New battery holds promise for green energy

(Nanowerk News) Jimmy Jiang envisions a future where every house is powered by renewable energy stored in batteries.
In his chemistry lab, Jiang and his students at the University of Cincinnati have created a new battery that could have profound implications for the large-scale energy storage needed by wind and solar farms.
Innovations such as UC’s will have profound effects on green energy, Jiang said. Batteries store renewable energy for when it’s needed, not just when it’s produced. This is crucial for getting the most out of wind and solar power, he said.
“Energy generation and energy consumption is always mismatched,” he said. “That’s why it’s important to have a device that can store that energy temporarily and release it when it’s needed.”
They described their novel design in the journal Nature Communications ("Development of high-voltage and high-energy membrane-free nonaqueous lithium-based organic redox flow batteries").
Traditional car batteries contain a mix of sulfuric acid and water. And while they are inexpensive and made from readily available materials, they have severe drawbacks for industrial or large-scale use. They have a very low energy density, which isn’t useful for storing megawatts of power needed to power a city.
And they have a low threshold for electrochemical stability. Jiang said that means they can blow up.
“Water has a voltage limit. Once the voltage of an aqueous battery exceeds the stability window of 1.5 volts, the water can decompose or be split into hydrogen and oxygen, which is explosive,” he said.
But Jiang and his students have developed a battery without water that can generate nearly 4 volts of power. Jiang’s novel design does so without a membrane-separator, which are among the priciest parts of these kinds of batteries, he said.
“Membranes are super expensive,” Jiang said. “We developed a new type of energy storage material that improves performance at a lower cost.”
Likewise, membranes are inefficient, he said.
“They can’t separate the positive and negative sides completely, so there is always crossover,” he said.
The group has submitted provisional patent applications, he said.
“There is still a long way to go,” Jiang said.
But he said we are hurtling toward a battery revolution in the next 20 years.

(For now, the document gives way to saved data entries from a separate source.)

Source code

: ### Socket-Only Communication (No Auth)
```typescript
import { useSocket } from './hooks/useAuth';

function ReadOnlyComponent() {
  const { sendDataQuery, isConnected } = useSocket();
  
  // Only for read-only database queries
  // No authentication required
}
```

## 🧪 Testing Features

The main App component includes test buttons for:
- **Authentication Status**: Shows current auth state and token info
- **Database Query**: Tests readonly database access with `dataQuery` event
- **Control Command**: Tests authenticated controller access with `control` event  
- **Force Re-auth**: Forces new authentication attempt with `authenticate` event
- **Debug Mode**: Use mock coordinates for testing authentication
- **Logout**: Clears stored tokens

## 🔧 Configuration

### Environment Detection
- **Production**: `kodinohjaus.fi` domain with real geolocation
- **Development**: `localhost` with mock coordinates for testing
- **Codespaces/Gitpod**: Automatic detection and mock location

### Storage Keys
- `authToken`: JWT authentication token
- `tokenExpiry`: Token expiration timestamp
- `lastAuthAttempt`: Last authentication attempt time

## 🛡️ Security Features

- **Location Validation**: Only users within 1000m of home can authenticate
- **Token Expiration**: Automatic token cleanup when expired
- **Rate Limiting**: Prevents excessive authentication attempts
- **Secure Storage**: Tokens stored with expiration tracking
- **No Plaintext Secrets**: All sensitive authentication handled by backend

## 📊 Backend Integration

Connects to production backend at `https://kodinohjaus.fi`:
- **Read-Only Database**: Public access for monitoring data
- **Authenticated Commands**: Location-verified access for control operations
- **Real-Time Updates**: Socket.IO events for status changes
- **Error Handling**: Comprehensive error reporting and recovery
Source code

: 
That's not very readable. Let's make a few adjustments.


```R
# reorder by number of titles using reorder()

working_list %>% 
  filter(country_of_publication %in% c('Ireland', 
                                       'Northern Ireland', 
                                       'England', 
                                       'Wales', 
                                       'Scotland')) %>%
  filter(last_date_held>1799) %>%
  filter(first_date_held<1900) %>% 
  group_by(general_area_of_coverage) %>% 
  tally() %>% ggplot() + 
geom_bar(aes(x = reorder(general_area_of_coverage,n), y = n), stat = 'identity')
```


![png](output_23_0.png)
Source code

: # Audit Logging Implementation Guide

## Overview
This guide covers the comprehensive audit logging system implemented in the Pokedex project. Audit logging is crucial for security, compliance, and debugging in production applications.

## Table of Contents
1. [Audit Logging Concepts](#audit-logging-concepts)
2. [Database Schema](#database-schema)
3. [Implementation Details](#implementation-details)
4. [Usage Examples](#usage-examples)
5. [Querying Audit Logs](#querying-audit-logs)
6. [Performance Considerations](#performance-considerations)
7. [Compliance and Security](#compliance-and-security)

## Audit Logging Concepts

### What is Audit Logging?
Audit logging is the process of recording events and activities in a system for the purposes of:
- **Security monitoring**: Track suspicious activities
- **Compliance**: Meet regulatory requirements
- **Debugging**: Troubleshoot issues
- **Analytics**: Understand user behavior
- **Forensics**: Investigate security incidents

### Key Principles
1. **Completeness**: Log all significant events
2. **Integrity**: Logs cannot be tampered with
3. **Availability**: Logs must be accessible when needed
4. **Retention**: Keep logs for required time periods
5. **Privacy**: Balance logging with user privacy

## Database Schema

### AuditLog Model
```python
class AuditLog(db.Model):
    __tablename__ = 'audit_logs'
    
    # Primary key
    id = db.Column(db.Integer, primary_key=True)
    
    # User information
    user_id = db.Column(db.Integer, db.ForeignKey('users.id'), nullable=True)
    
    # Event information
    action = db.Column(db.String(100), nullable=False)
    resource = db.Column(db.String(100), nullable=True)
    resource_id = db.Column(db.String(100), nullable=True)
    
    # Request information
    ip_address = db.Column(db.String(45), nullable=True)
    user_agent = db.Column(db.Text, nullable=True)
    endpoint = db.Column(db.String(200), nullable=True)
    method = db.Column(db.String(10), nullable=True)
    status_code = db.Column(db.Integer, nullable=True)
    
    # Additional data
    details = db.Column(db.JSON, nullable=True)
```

“I am confident about that. There is a lot of intense research going into pushing the boundaries of battery performance,” he said.
His students are equally enthusiastic. Doctoral student and study co-author Rabin Siwakoti said the battery offers higher energy density.
“So even a small battery can give you more energy,” he said.
“We’ve managed to eliminate the membrane in a battery, which is a huge component of upfront costs. It’s as much as 30% of the cost of the battery,” co-author and doctoral student Jack McGrath said.
Co-author Soumalya Sinha, a visiting professor at UC, said countries are racing to develop cheaper, more efficient batteries.
“This design significantly decreases material costs,” he said. “We’re trying to achieve the same performance at a cheaper cost.”